======== Working data

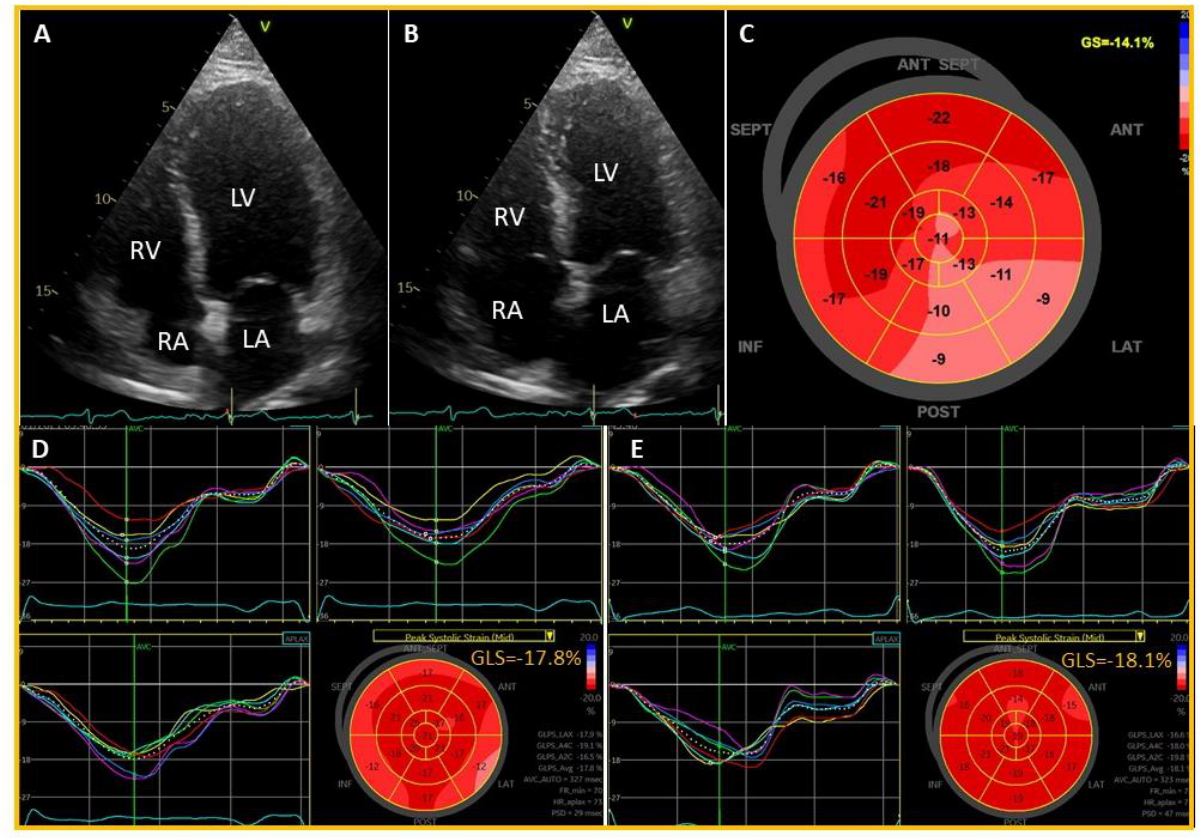
Figure 2. Echocardiographic images of the heart on admission ( A – C ), at discharge ( D ) and at 6-weeks follow-up ( E ). ( A ) demonstrates end-diastolic and ( B ) end-systolic frames on apical four chamber views. The distal septal segments towards the apex are hypokinetic and slightly dilated ( A ) and shows little motion toward the mid-cavity during end-systole ( B ). The Bulls eye plot shows reduced (less negative) strain values in lateral and posterior walls from basal to apical segments ( C ) with an average global longitudinal strain (GLS) of −14.1%. ( D ) displays improvement of GLS to −17.8% on discharge but still some impaired strain value in a basal segment of the lateral wall. Strain values were further improved to −18.1% at 6-weeks follow-up ( E ), although there was some post-systolic shortening (left upper and lower panels). LA, left atrium; LV, left ventricle; RA, right atrium; RV, right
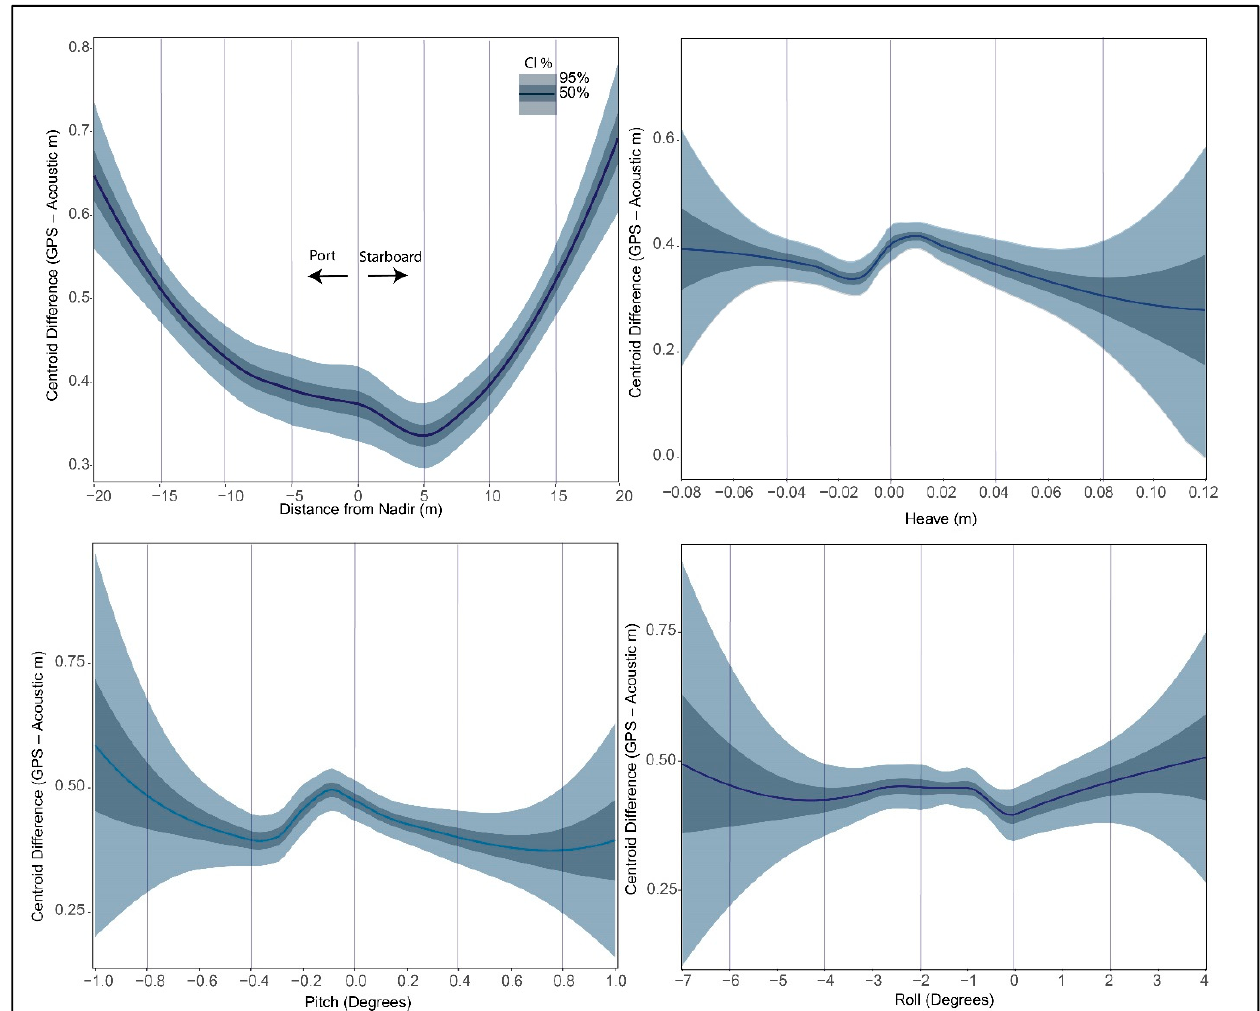
Figure 4. Absolute localization and sources for uncertainty for all sidescan backscatter data. ( Upper left ) distance from nadir. ( Upper right ) Heave in meters. ( Lower left ) Pitch in degree. ( Lower right ) Roll in degrees. CI = Confidence interval.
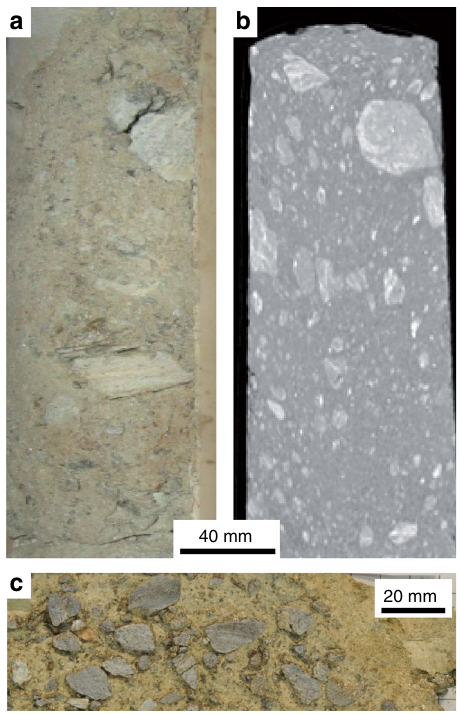
Fig. 6 Example of cataclastic shear zone sample. Sample B4 collected from the cores drilled in the Spriana rockslide: a core sample photo; b CT- scan (longitudinal slice); c and sample longitudinal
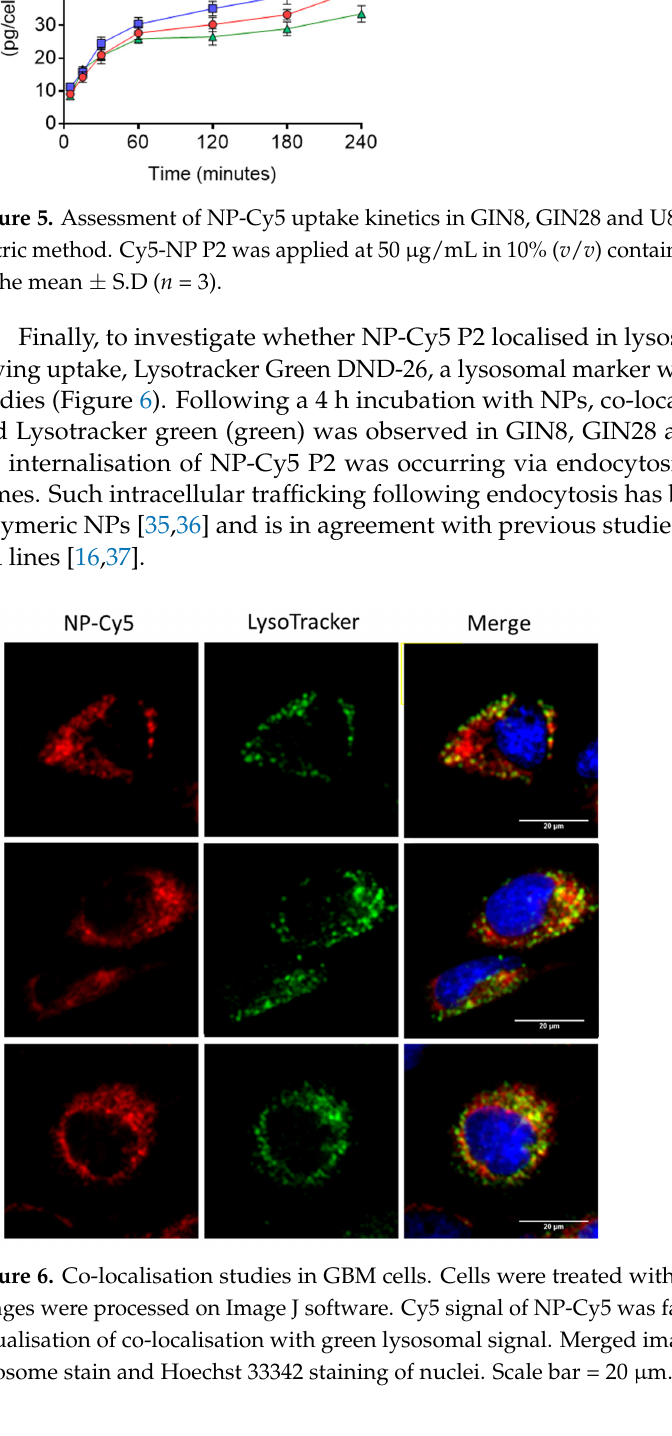
Figure 6. Co-localisation studies in GBM cells. Cells were treated with 50 µg/mL NP-Cy5 for 4 h. Images were processed on Image J software. Cy5 signal of NP-Cy5 was false coloured to red to aid in visualisation of co-localisation with green lysosomal signal. Merged images include NP-Cy5 signal, lysosome stain and Hoechst 33342 staining of nuclei. Scale bar = 20 µm. As apparent in Figure 7, a burst release of DOX from the NPs occurred over the first 6 h (Figure 7B(B I )), with over 60% of DOX released within the first 24 h. After this time point, steady state release was observed, with just over 80% of the drug cumulatively re- leased over the following 44 days (Figure 7B). This burst release was surprising, consid- ering the expected stability of the urea bond conjugating the DOX to the polymer back- bone [38]. However, it has been reported that a urea bond can be weakened when a large, sterically hindered substituent group constitutes the secondary amine [39,40], and in this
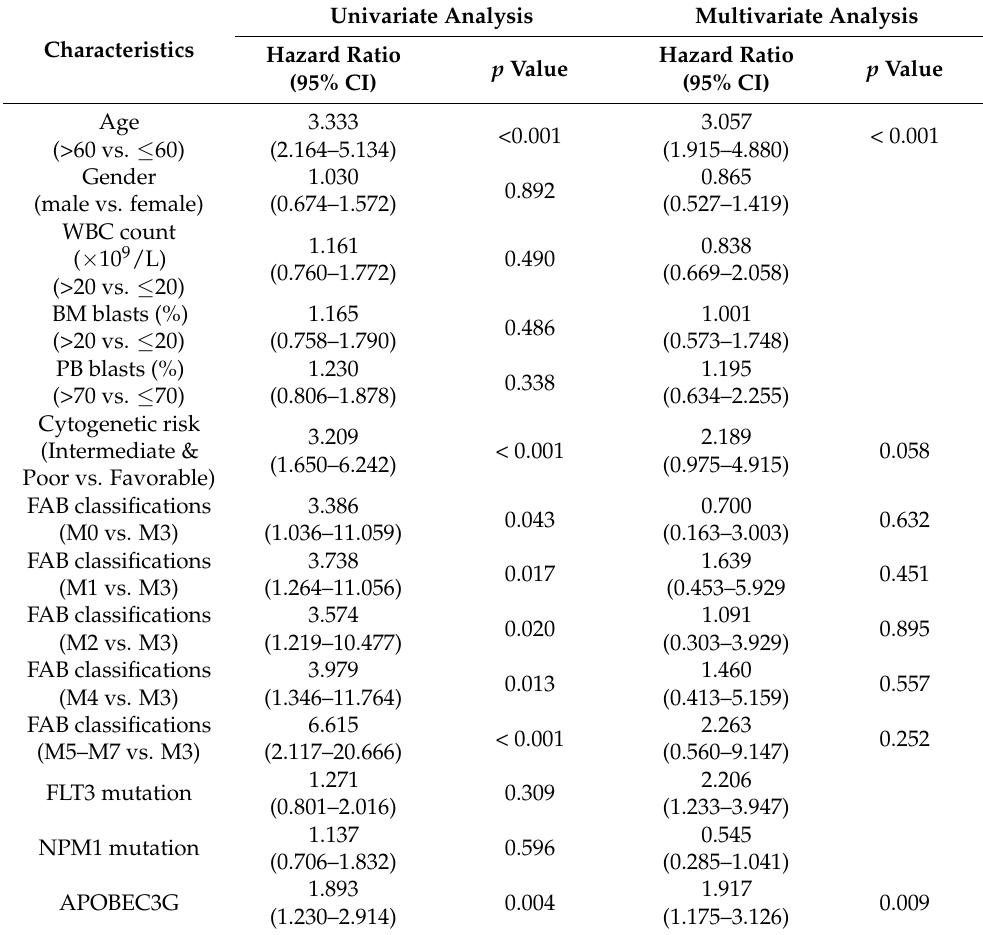
Table 2. Univariate and multivariate Cox’s regression analysis of factors associated with OS in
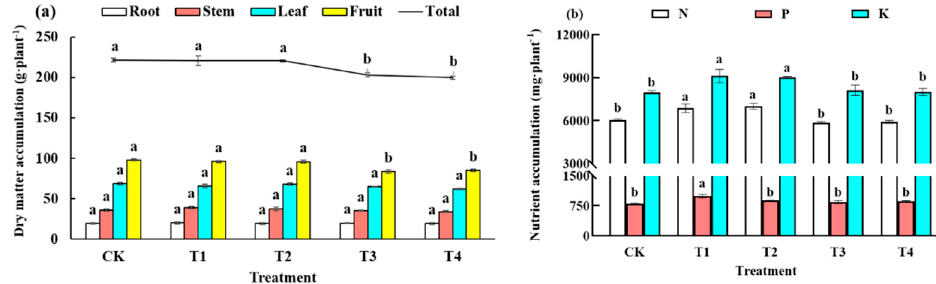
Figure 2. Effects of reduced fertiliser application before harvesting on plant biomass and element accumulation. ( a ) represents the dry-matter accumulation in the roots, stems, leaves and fruits of plants throughout the experimental period. ( b ) represents the total accumulation of N, P and K elements in plants during the experiment. Data were tested at the end of the experiment, and they were the means of six replicates with standard error (±SE). Means followed by the same lowercase letter in the same column were not significantly different according to Tukey's multiple range test results at p of 0.05 (n = 6). With no fertiliser reduction as the control (CK), the T1, T2, T3 and T4 treatments represented 20%, 40%, 60% and 80% reduction in fertiliser application from 0 to 6 days before each harvest, respectively.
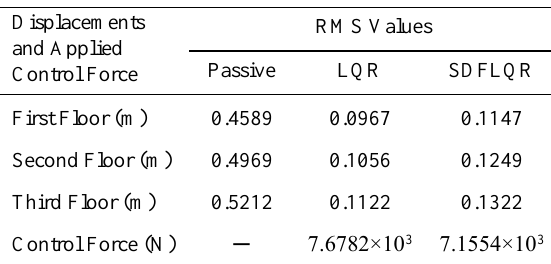
Table 2. Comparison of RMS values of displacement responses of each floor of the offshore steel jacket platform and applied control forces for the both controlled and uncontrolled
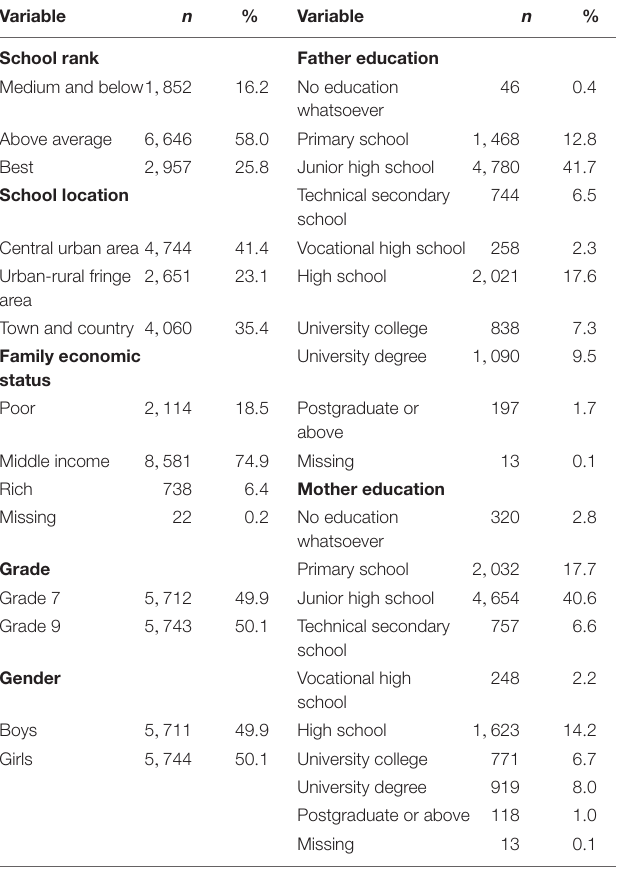
TABLE 1 | Sample distribution of school rank, school location, family economic status, grade, gender, and father and mother education. Variable n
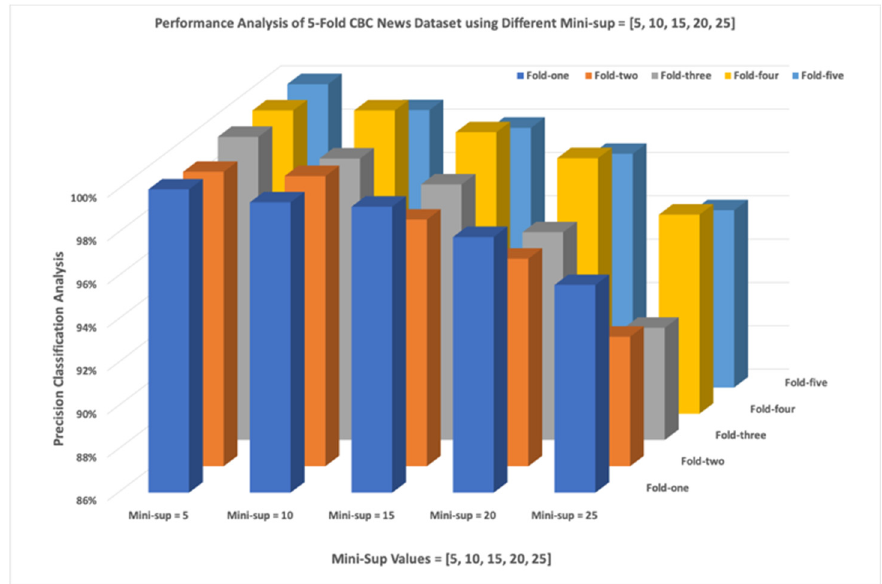
Figure 5. Shows the performance of NeoNet with different configurations of the min-sup parameter against CBC News Dataset using min-sup levels: [5, 10, 15, 20,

================

What is expected:
Every line from the one with "Figure 4. Absolute" through the one with "Fig. 6 Example" is to be reproduced exactly as written above, and the pictures are to be dropped.

Problem solution:
Figure 4. Absolute localization and sources for uncertainty for all sidescan backscatter data. ( Upper left ) distance from nadir. ( Upper right ) Heave in meters. ( Lower left ) Pitch in degree. ( Lower right ) Roll in degrees. CI = Confidence interval.
Fig. 6 Example of cataclastic shear zone sample. Sample B4 collected from the cores drilled in the Spriana rockslide: a core sample photo; b CT- scan (longitudinal slice); c and sample longitudinal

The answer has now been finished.